Ron Butler is a Los Angeles–based actor, Earphones Award–winning audiobook narrator, and voice artist with over a hundred film and television credits. Most kids will recognize him from the three seasons he spent on Nickelodeon’s True Jackson, VP. He works regularly as a commercial and animation voice-over artist and has voiced a wide variety of audiobooks. He is a member of the Atlantic Theater Company and an Independent Filmmaker Project Award winner for his work in the HBO film Everyday People.
Graham Halstead, an Earphones Award and Audie Award–winning narrator, is a professionally trained actor and voice artist. As an actor, he has worked internationally in Edinburgh and London, as well as at the Kennedy Center in Washington, DC. His youthful, easy-flowing voice can be heard on television and radio voicing spots for Airborne and Allegra.
Natasha Soudek was raised in the South, speaks native German, lived in Berlin and Vienna, and finally settled in the Lower East Side of New York City. After honing her stage presence by studying acting and playing hundreds of live music shows (singing and playing bass), she moved to LA to record with Channel/DreamWorks and act on TV. Her voice is as distinct and memorable as the range of characters she’s played on-screen.

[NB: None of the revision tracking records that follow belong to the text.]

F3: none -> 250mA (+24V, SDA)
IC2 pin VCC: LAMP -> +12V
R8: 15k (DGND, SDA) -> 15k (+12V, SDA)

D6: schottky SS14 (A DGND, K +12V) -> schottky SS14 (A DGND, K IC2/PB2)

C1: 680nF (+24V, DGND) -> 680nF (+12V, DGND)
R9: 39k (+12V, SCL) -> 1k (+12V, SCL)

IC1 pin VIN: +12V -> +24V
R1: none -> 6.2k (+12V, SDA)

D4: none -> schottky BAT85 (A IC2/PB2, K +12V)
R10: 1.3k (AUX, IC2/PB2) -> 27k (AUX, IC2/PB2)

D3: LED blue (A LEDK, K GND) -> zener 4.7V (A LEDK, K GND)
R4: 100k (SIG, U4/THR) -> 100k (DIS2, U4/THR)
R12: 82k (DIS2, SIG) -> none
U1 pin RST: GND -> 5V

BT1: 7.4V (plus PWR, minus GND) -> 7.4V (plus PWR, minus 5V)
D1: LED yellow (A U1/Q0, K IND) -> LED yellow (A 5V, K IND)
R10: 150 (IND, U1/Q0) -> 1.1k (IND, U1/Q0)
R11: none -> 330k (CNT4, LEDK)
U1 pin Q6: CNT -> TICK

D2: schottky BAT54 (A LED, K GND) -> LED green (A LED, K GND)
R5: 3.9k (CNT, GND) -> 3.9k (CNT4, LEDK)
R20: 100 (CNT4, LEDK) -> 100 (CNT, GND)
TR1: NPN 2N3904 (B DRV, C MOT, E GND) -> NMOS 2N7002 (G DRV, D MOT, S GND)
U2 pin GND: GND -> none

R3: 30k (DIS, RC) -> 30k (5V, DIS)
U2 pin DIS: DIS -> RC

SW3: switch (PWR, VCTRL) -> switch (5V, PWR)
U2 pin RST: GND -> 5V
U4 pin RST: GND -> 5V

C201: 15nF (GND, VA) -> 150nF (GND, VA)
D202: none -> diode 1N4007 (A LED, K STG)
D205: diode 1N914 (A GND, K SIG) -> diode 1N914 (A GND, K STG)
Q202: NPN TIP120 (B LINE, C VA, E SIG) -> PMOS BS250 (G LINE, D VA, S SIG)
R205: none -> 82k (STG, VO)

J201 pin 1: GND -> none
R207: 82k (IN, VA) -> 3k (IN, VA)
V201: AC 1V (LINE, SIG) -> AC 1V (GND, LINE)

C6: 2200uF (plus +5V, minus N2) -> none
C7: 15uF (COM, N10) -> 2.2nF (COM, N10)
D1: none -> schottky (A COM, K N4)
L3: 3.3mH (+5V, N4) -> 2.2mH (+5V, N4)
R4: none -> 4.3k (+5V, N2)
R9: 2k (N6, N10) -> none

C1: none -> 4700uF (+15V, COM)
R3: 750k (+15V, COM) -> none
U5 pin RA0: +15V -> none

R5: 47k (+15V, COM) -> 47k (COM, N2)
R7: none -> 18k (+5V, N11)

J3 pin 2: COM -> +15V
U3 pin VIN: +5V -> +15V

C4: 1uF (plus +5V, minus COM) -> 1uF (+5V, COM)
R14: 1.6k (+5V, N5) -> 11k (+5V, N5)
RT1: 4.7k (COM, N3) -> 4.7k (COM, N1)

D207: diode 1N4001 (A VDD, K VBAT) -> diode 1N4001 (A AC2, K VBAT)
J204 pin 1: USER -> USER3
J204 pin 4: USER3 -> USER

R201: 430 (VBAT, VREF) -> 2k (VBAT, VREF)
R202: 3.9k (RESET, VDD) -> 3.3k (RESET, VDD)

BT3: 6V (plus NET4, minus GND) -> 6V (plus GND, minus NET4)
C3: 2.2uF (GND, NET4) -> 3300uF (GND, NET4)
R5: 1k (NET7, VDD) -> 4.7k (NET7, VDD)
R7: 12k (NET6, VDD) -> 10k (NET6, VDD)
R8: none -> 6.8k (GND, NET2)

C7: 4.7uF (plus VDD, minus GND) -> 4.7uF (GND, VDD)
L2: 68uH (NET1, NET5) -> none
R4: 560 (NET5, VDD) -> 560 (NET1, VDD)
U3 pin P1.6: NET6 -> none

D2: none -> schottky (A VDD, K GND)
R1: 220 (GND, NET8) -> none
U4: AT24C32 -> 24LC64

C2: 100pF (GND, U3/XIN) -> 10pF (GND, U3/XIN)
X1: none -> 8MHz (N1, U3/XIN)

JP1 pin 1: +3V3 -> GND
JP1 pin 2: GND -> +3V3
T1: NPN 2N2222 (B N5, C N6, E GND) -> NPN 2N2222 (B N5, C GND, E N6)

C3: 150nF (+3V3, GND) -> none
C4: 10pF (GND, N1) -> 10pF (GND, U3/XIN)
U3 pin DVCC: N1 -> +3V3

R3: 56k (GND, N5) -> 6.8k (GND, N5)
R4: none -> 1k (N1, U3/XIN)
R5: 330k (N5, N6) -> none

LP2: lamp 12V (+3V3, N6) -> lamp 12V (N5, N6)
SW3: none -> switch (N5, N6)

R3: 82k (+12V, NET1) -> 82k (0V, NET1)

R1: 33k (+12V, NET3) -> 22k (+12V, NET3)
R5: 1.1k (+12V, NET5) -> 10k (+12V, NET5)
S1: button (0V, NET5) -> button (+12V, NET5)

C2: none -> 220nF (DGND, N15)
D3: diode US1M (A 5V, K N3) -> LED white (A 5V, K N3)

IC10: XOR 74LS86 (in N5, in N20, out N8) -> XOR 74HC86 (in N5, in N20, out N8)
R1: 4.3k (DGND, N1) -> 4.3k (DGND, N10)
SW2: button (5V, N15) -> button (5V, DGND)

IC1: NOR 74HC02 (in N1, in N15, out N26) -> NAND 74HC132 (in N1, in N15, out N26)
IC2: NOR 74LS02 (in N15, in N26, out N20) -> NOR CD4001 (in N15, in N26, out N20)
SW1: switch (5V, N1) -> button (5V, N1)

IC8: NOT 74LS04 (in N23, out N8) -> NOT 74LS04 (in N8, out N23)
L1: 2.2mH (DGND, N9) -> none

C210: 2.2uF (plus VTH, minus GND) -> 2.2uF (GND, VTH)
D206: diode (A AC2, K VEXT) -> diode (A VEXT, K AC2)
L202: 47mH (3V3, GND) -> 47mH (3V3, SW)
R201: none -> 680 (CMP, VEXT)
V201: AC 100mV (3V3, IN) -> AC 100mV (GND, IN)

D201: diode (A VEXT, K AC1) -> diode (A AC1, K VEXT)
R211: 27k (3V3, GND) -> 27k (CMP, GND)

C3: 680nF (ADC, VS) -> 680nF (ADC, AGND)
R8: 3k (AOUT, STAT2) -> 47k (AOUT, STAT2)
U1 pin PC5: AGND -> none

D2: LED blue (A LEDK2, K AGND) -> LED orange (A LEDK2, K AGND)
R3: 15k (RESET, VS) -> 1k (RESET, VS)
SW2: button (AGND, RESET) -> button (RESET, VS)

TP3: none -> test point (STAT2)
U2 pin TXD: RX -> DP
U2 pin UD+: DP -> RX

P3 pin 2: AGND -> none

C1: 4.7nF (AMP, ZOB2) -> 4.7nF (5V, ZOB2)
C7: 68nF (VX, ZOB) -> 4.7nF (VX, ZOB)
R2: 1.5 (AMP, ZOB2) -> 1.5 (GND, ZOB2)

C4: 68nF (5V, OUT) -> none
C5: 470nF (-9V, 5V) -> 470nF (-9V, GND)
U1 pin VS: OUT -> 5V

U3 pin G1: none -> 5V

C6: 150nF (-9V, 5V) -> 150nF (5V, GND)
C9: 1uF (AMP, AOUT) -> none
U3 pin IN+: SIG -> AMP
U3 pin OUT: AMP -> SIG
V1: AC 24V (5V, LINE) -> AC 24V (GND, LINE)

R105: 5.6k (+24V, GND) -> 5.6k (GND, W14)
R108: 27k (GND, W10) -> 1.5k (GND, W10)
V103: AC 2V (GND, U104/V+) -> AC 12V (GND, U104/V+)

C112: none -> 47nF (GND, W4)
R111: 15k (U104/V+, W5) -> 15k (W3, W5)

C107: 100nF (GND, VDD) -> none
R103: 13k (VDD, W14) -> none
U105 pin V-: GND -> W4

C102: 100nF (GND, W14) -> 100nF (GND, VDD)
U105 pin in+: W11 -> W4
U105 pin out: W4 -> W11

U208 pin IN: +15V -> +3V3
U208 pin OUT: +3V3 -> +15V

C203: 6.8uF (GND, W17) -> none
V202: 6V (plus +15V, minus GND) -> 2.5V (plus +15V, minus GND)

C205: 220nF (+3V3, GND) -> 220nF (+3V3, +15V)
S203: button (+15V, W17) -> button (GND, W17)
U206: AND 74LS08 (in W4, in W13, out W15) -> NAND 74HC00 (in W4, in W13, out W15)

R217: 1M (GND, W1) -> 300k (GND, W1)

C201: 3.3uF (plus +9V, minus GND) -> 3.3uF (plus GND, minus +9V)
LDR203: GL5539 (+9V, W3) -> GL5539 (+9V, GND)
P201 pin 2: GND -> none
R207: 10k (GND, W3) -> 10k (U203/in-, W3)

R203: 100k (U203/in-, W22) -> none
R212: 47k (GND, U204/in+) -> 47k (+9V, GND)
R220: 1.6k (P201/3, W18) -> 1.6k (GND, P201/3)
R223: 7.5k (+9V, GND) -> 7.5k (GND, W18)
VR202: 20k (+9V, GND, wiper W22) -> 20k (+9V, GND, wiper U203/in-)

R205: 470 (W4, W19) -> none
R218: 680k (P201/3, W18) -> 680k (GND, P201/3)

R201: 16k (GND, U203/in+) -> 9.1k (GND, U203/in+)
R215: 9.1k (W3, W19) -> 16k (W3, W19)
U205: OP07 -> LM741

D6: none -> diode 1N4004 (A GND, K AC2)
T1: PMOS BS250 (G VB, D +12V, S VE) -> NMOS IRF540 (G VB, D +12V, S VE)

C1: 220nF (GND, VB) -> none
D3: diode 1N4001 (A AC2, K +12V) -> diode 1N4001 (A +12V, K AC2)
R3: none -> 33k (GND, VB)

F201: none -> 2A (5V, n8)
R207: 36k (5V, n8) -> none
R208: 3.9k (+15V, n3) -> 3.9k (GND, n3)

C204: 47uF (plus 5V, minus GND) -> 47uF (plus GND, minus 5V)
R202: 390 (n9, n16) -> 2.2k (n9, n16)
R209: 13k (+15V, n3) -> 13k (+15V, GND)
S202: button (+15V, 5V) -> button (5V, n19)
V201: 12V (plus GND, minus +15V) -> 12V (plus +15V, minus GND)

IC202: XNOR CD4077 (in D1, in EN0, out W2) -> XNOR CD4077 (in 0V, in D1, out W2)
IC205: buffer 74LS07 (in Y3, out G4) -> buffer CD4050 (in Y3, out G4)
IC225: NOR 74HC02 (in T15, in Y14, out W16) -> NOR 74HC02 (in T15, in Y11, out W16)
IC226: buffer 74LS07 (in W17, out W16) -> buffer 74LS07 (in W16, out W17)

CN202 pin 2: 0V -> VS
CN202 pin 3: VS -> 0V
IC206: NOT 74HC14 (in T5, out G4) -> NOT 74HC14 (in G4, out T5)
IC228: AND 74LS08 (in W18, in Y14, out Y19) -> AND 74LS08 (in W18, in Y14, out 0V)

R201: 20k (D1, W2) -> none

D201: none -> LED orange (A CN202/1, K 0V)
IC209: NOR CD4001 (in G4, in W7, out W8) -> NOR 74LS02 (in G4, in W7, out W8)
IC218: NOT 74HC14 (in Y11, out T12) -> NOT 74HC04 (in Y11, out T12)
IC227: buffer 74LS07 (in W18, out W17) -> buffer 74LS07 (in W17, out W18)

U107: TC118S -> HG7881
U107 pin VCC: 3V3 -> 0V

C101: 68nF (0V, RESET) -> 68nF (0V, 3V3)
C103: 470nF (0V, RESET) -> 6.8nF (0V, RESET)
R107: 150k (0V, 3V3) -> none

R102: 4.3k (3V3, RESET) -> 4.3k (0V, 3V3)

Darrell Dennis is a native Canadian comedian, actor, screenwriter and radio personality from the Secwepemc Nation in the interior of British Columbia. In addition to acting and comedy, Darrell is a writer whose works have been published by Playwrights Canada Press and Douglas & McIntyre Publishing. His short stories have been published in periodicals across Canada and the U.S. His first play, Trickster of Third Avenue East, was produced by Native Earth Performing Arts, which twice named Darrell their “Writer-in- Residence.” His semi-autobiographical one-man play, Tales of an Urban Indian, in which he explored themes of growing up as an indigenous First Nations Native American, was nominated for two Dora Awards and has been produced for multiple tours across Canada and the United States
Shaun Taylor-Corbett is an actor, singer, and writer. A graduate of the University of Delaware, he has television and Broadway credits, including the role of Sonny on Broadway in In the Heights. He also has off-Broadway credits including In the Heights and Altar Boyz.